His residency at the Elaine de Kooning House will continue this tendency with the unveiling of a new John Riepenhoff Experience sculpture. This series of interactive pieces consist of a ladder leading to a small box with an opening just big enough for one person to stick his/her head into. Inside, one sees a miniature group or solo exhibition by an artist of Riepenhoff’s choosing. During the residency, this tiny venue, in keeping with Riepenhoff’s support of known local artists, will include works by the legendary Grey Gardens’ groundskeeper Jerry “the Marble Faun”.

Where Riepenhoff’s experience manifests as a compacted room, Ryan Wallace’s installation is a space, unfolded. Wallace’s output is a cycle of continuously constructed, razed, rebuilt, and re-flattened information. Like a pitch of fossils, the Elaine de Kooning House installation is an optical vista of objects and tiles that both support and trap the materials employed in his work.

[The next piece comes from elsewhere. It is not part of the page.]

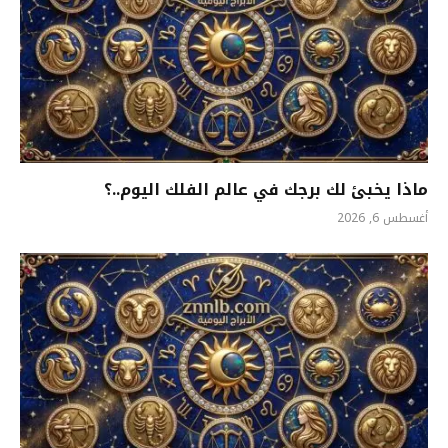
ماذا يخبئ لك برجك في عالم الفلك اليوم..؟
أغسطس 6, 2026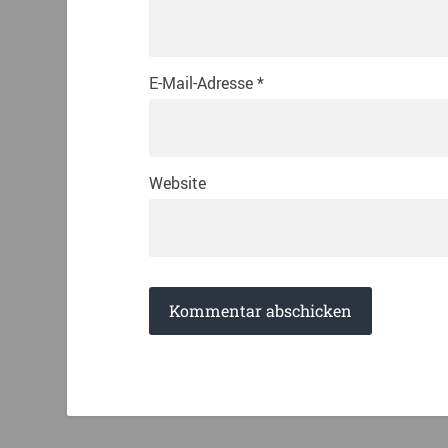
E-Mail-Adresse
*
Website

Wallace’s stacked sculptures combine Carl Andre’s floor pieces and the serial reproduction of Sol Lewitt with an additional expressionist gesture; Minimalism gone rogue. These objects serve as surrogate paintings for the artist, incorporating materials that have been cast off, removed, and redacted from previous works in the act of making. The square tiles now carpeting the floor had previous lives as earlier floor installations shattered and stuffed inside earlier sculptures and inlaid in earlier paintings. The waste products of one system become the building blocks of another. While satisfying as sculpture, Wallace’s vision is actually quite painterly, with the artist’s use of shared language and material calling our attention to his gestural mark-making in the real space of his aesthetic mise-en-scènes.